McCutchen threatens legal action against Fort Smith over historic flag removal controversy
Updated: May 20, 2021
The removal of seven historical flags and downtown flag poles that greeted visitors making their way into Fort Smith from the west via the Garrison Avenue bridge spurred a lot of controversy last year, and Fort Smith attorney Joey McCutchen says the time has come to cut through the rhetoric and hoist the flags again.
This time around, state law may just be on his side. And if the city does not comply he says he intends to take legal action.
McCutchen says Senate Bill 553, which became Act 1003 and was passed with an emergency clause during the 2021 legislative session, provides for the flags to be restored.

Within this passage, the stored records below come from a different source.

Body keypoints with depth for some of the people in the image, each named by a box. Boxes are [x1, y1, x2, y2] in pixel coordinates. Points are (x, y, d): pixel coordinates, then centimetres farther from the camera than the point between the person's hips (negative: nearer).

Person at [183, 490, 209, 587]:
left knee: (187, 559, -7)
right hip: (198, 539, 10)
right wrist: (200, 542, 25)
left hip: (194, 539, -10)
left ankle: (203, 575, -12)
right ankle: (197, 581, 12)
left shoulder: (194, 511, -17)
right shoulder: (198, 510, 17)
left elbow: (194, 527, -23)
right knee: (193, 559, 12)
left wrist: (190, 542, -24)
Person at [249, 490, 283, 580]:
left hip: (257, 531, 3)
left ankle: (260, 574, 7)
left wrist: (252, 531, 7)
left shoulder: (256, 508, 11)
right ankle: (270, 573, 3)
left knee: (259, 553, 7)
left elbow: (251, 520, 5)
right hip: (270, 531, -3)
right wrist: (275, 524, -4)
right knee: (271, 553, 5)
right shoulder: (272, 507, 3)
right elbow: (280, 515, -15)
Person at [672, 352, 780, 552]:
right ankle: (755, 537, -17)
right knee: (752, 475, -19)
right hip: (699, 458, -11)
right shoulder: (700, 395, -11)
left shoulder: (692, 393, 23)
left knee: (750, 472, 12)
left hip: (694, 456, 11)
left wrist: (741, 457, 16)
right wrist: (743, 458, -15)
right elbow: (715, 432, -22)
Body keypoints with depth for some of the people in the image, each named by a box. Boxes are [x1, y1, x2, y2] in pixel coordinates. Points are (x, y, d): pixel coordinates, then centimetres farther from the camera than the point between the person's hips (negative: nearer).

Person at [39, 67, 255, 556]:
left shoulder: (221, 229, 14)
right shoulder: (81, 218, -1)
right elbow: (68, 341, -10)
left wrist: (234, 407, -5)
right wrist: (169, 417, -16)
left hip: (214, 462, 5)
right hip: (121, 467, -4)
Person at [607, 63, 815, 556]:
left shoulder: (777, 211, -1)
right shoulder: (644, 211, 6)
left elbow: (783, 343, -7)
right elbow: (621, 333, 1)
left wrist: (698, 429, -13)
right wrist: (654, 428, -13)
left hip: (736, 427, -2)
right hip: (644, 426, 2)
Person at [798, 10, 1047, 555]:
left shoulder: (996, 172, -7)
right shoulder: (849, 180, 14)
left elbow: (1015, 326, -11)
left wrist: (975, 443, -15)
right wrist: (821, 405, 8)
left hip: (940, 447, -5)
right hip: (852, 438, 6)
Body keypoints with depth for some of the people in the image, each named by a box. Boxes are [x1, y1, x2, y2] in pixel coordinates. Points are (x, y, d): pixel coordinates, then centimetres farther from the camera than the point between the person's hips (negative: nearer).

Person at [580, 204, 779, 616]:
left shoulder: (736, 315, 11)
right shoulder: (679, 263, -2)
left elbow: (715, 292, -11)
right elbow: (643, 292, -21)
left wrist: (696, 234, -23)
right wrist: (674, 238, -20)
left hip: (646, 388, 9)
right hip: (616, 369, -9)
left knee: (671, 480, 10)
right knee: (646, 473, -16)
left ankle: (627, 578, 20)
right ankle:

The new law also provides misdemeanor penalities for violations.
Subtitled the "Arkansas State Capitol and Historical Monument Protection Act", the legislation states "The State Capitol shall not be vandalized, damaged, destroyed, or otherwise disturbed." and "A historical monument shall not be relocated, vandalized, damaged, destroyed, removed, altered, renamed, rededicated, or otherwise disturbed."
McCutchen is seeking the immediate restoration of the flags, which had flown in the Fort Smith Riverpark for almost two decades.

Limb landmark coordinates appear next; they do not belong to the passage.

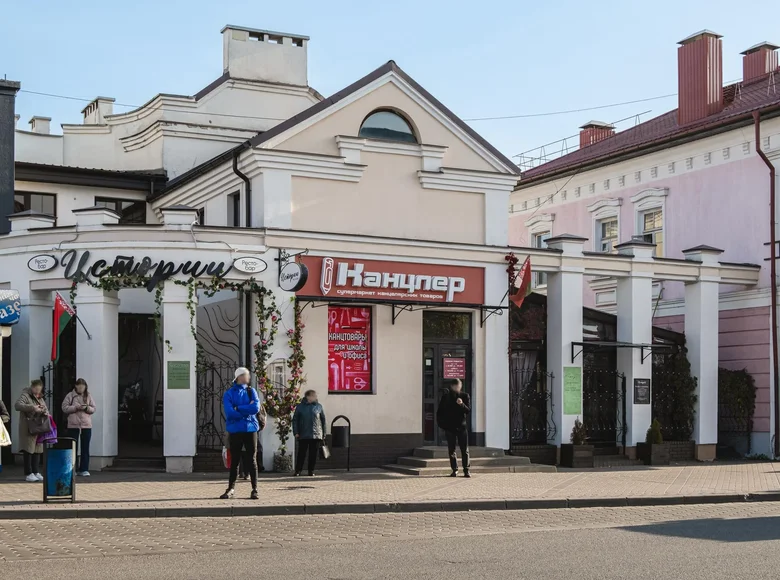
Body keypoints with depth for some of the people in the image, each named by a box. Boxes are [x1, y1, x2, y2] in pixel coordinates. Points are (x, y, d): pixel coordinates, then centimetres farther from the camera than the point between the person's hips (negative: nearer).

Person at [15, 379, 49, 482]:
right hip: (28, 429, -7)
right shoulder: (25, 395, -4)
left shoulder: (40, 398, 19)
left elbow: (46, 409, 25)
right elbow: (17, 405, -20)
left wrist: (46, 413, 0)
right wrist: (32, 407, -30)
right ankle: (28, 474, -1)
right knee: (28, 450, -5)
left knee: (37, 450, 7)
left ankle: (36, 472, 14)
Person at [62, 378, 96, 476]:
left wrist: (87, 408, -13)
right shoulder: (70, 396, 2)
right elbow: (65, 408, -3)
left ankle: (84, 469, 6)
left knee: (85, 448, 2)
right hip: (73, 425, -2)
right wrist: (76, 407, -15)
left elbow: (93, 409, 8)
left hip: (86, 425, 2)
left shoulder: (88, 396, 8)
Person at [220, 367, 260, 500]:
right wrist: (247, 409, -9)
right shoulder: (229, 394, 0)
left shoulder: (251, 391, 7)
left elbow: (256, 408, -9)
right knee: (234, 461, 6)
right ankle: (231, 489, 16)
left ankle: (255, 489, 7)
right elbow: (230, 412, -13)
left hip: (250, 430, 1)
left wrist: (238, 408, -10)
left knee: (251, 460, 2)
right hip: (235, 431, -1)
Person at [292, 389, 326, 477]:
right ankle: (298, 471, 5)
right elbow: (295, 420, 5)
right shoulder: (300, 406, 2)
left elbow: (323, 420, 9)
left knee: (313, 454, 4)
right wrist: (296, 432, -2)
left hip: (316, 435, 1)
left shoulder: (319, 406, 5)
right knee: (301, 453, -1)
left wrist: (324, 433, 7)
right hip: (303, 435, -1)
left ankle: (311, 471, 13)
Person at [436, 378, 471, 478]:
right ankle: (454, 470, 10)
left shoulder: (464, 396, 3)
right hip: (449, 427, 1)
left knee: (464, 450, -3)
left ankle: (466, 470, 1)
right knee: (451, 450, 3)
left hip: (462, 426, -1)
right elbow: (439, 412, 10)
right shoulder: (446, 397, 5)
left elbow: (468, 410, -5)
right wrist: (441, 424, 2)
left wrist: (462, 404, -24)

"Those flags were all national flags, representing the seven national entities that controlled Fort Smith at one time or another," said McCutchen. "They removed all seven, but that was actually just a smoke sceen to get rid of the Confederate State flag. They used the the excuse that the flags were worn and would be replaced. Then they used the excuse that their vendor no longer made the Confederate state flag,"

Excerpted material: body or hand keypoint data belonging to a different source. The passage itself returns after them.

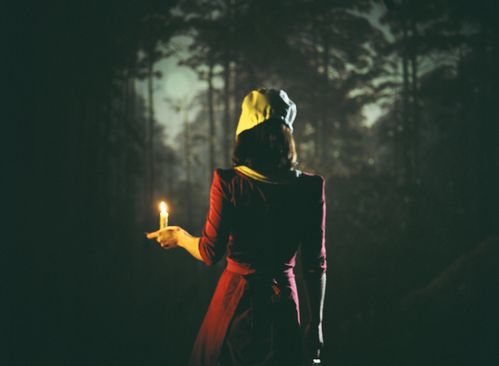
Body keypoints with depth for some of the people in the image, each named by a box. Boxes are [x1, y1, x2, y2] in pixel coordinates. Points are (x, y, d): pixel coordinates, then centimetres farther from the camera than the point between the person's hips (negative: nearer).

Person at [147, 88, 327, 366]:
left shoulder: (228, 182, -10)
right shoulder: (310, 188, -6)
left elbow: (211, 253, -7)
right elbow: (316, 265, -4)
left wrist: (180, 237, 14)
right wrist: (316, 324, 5)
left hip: (235, 300, -1)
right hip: (282, 301, 1)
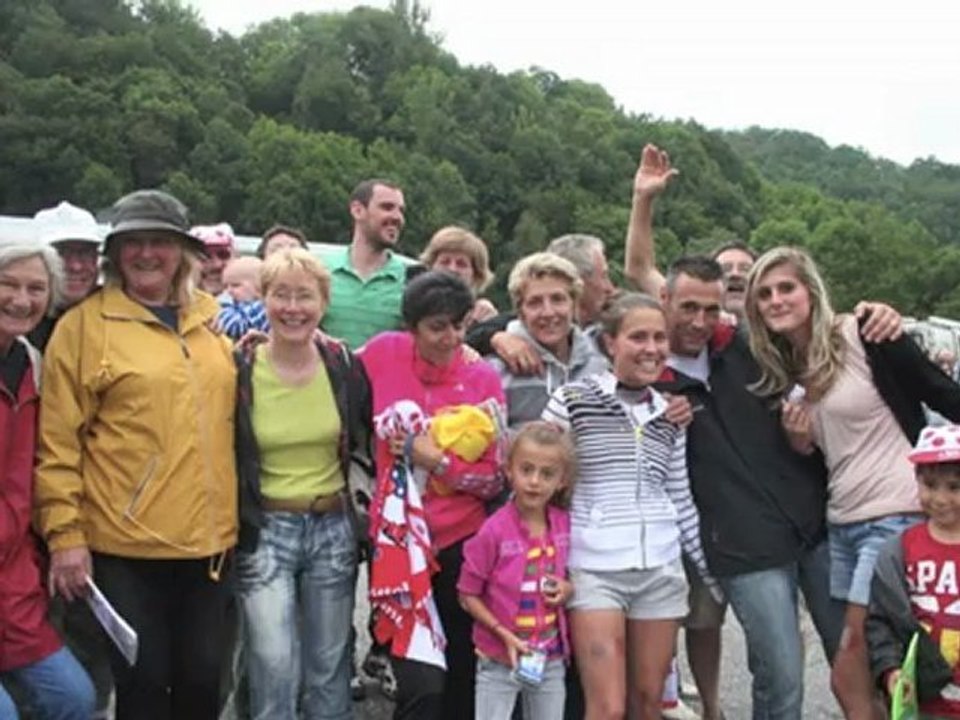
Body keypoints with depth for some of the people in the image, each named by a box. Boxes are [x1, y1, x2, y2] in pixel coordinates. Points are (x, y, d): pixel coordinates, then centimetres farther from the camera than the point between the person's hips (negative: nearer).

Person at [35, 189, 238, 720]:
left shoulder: (213, 320, 9)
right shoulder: (84, 325, -5)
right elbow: (58, 444, -7)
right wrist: (65, 534, -10)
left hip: (208, 539, 4)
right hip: (125, 545, -4)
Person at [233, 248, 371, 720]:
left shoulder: (345, 365, -1)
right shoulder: (238, 369, -8)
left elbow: (375, 439, 9)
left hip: (332, 528, 3)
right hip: (265, 532, -2)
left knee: (329, 669, 13)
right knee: (274, 668, -7)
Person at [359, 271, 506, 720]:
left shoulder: (482, 378, -4)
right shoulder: (382, 354, -5)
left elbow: (494, 477, -2)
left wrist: (438, 459, -16)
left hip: (462, 542, 1)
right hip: (399, 540, -1)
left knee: (462, 682, 13)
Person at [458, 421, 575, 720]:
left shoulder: (565, 526, -3)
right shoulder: (494, 530, -17)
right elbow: (468, 595, -10)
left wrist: (568, 589, -9)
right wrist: (505, 636, -18)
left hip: (551, 659, 5)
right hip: (499, 660, -4)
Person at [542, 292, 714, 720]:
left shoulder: (669, 414, 10)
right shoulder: (572, 400, -5)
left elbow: (681, 500, 16)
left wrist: (714, 571, 17)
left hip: (661, 569, 5)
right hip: (594, 569, -4)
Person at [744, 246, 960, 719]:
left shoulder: (865, 335, -11)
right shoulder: (783, 370, 9)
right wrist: (797, 439, -4)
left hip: (895, 516, -7)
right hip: (840, 525, 7)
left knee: (850, 675, -6)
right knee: (859, 677, 13)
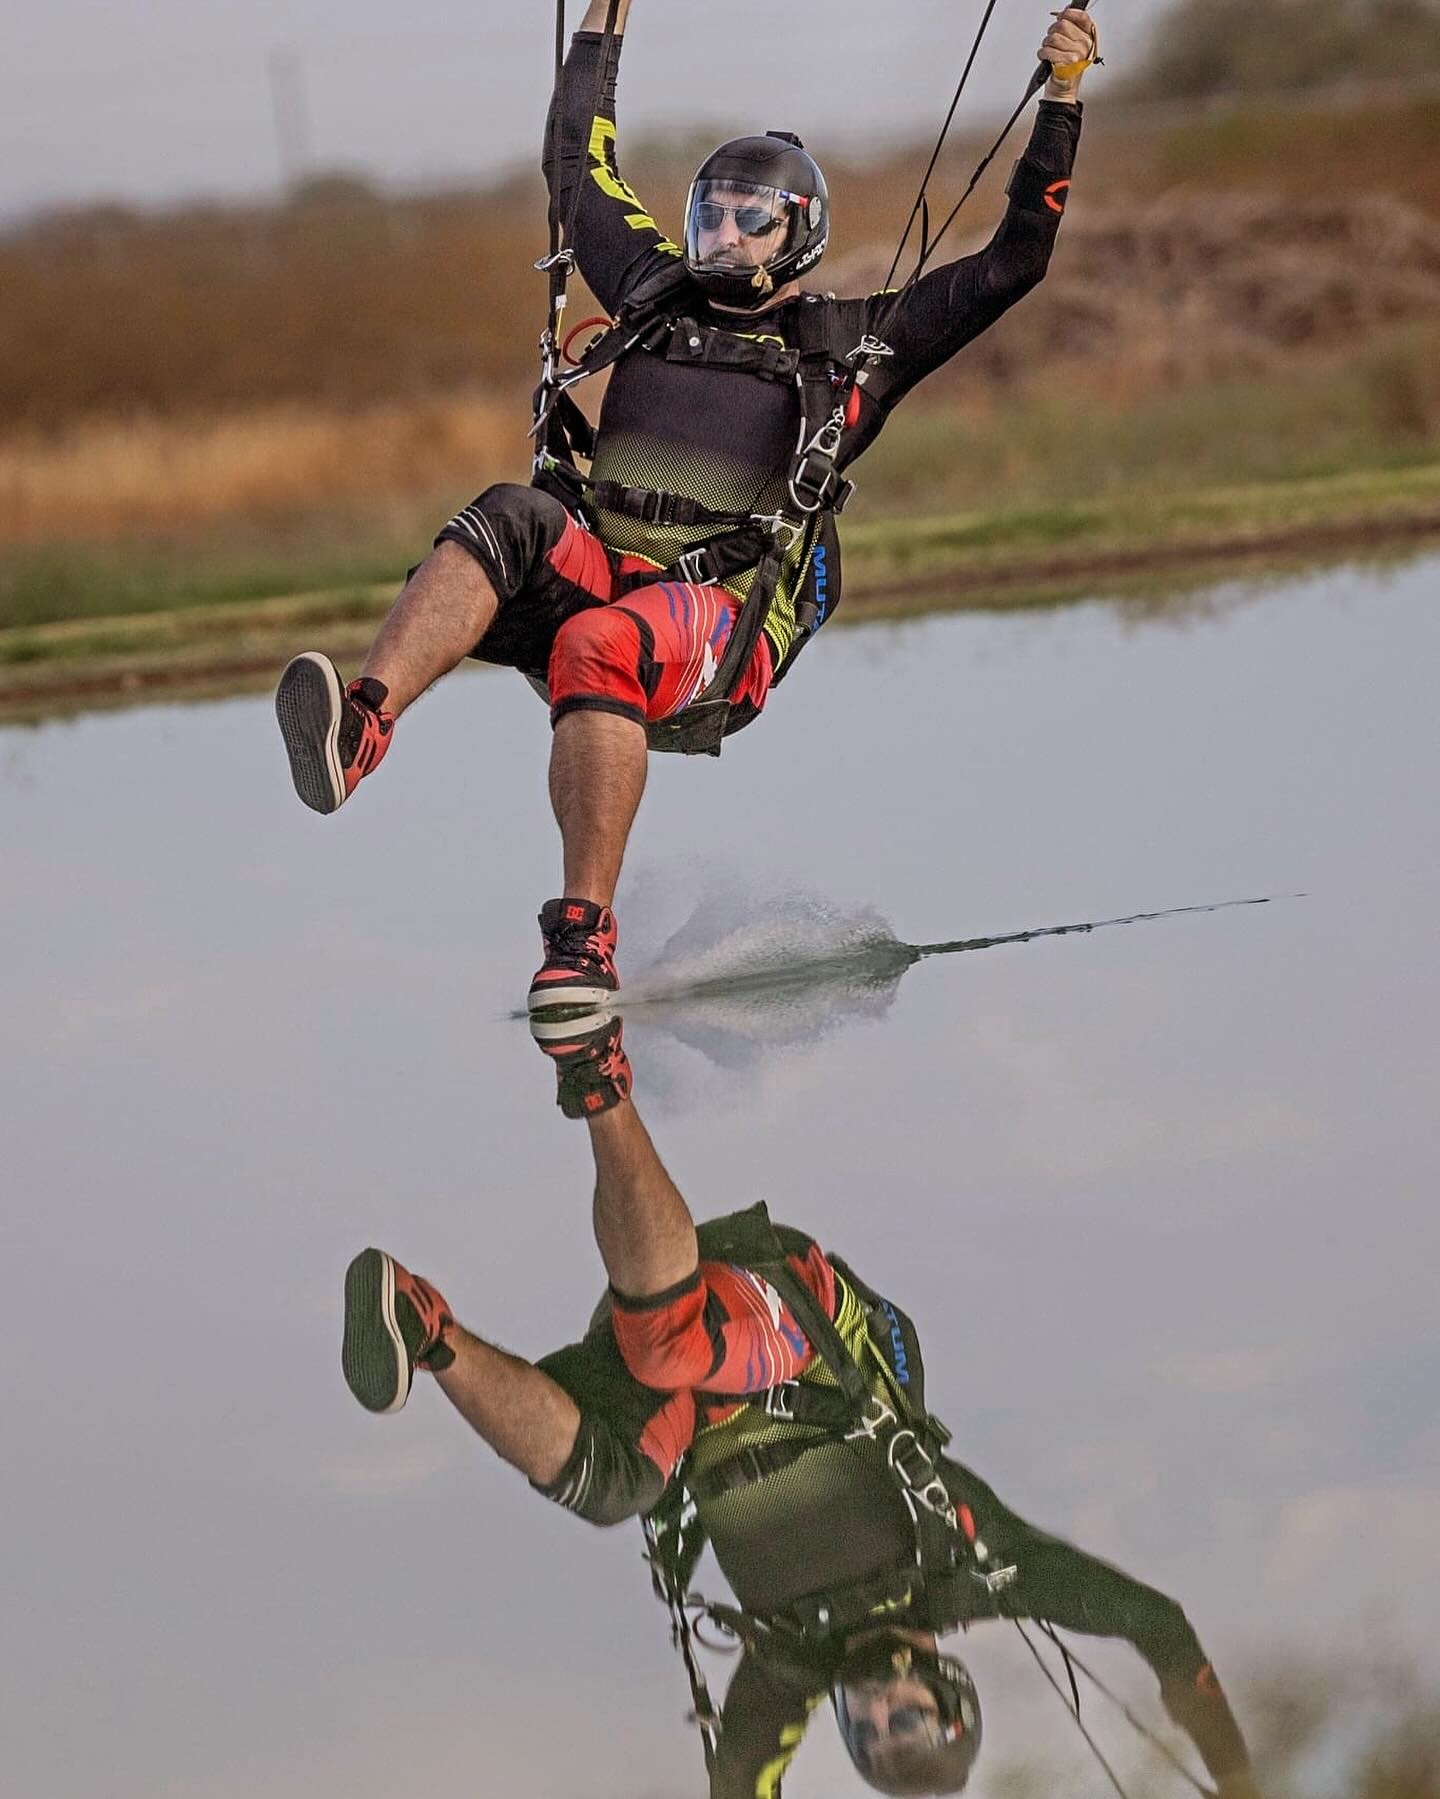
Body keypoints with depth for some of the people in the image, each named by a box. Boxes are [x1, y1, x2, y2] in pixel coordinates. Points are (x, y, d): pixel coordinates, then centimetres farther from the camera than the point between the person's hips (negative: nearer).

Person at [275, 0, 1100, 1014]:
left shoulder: (854, 348, 17)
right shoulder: (662, 295, 25)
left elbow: (1014, 262, 14)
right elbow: (579, 169, 36)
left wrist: (1062, 101, 8)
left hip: (716, 629, -3)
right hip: (586, 578, 3)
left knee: (602, 647, -38)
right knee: (510, 520, -31)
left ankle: (584, 941, -42)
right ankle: (361, 729, -52)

According to a September 4, 2020 press release fro the city, the flags included:
• French Fleur-De-Lis Flag (1682-1763)
Spanish Cross of Burgundy Flag (1763-1800)
French National Flag (1803 Louisiana Territory)
U.S. 15-Star Flag (1805-1812 Territory of Louisiana)
U.S. 20-Star Flag (1812-1819 Territory of Missouri)
U.S. 24-Star Flag (1812, Arkansas from Missouri Territory)
Confederate States of America Flag (1861-1863).
McCutchen addessed a letter to Fort Smith City Adminstrator Carl Geffken on Wednesday:
"Pursuant to Senate Bill 553, now Act 1003 of 2021 of Arkansas, I hereby request that you immediately replace all flags that were removed in the River Park Historic Flag Display in Fort Smith, or otherwise comply with Act 1003. As you may know, the law was passed with an emergency clause during the 2021 legislative session and carries a penalty of a Class A misdemeanor if the value of the property is more than $500.00.
I am attaching a copy of Act 1003 of Arkansas for your review.
Also attached is the city’s statement on September 4, 2020 re the removal of flags from Riverfront Park in early 2020.
If the flag display is not promptly restored, I intend to file suit to seek a mandatory injunction to compel the City to comply with Act 1003."
Geffken is the one who spearheaded the decision to remove the flags. He released a memo on the actions in September:
“In light of recent racially historic events that have taken place across the country, the City is reconsidering the re-installation of the historical flags and approaching the re-installation plan with sensitivity and empathy for many who find the historical associations with the Confederate flag hurtful or hateful. Parks staff continues to have discussion with the City Administrator on how to reinstate the flag display at Riverfront Park while best serving the Fort Smith community. No final decision or recommendation has been made at this time.”
McCutchen said the controversy is ironic on a couple of fronts.
"The Confederate State flag, which was the real target of the removal, is not even the Bars and Stars that everyone seemingly equates with racism," said McCutchen. "And look at it logically. The rest of the flags, including the flags of France and Spain as well as the United States flags, all flew over countires that had slavery."
"He gives us a story about the flags being tattered and worn, and suddenly we get another story about about how they can't find a replacement for the only flag they wanted to take down in the first place,' said McCutchen.
McCutchen stated the following in a social media post last year:
“Fort Smith was occupied by the Confederacy for almost two years. It’s our history and why should Carl Geffken attempt to cancel our history by taking down historic flags which have flown over Arkansas by various ruling governments. The decision was made by June 23 (2020) that historic flags would not be flown and/or that all flags including US flag and Arkansas flag would be removed. The decision was made by Mr Geffken in secret email chains and/or discussions without public discussion or input-zero transparency. The city can try and spin this as they wish, but documents paint a much different picture.”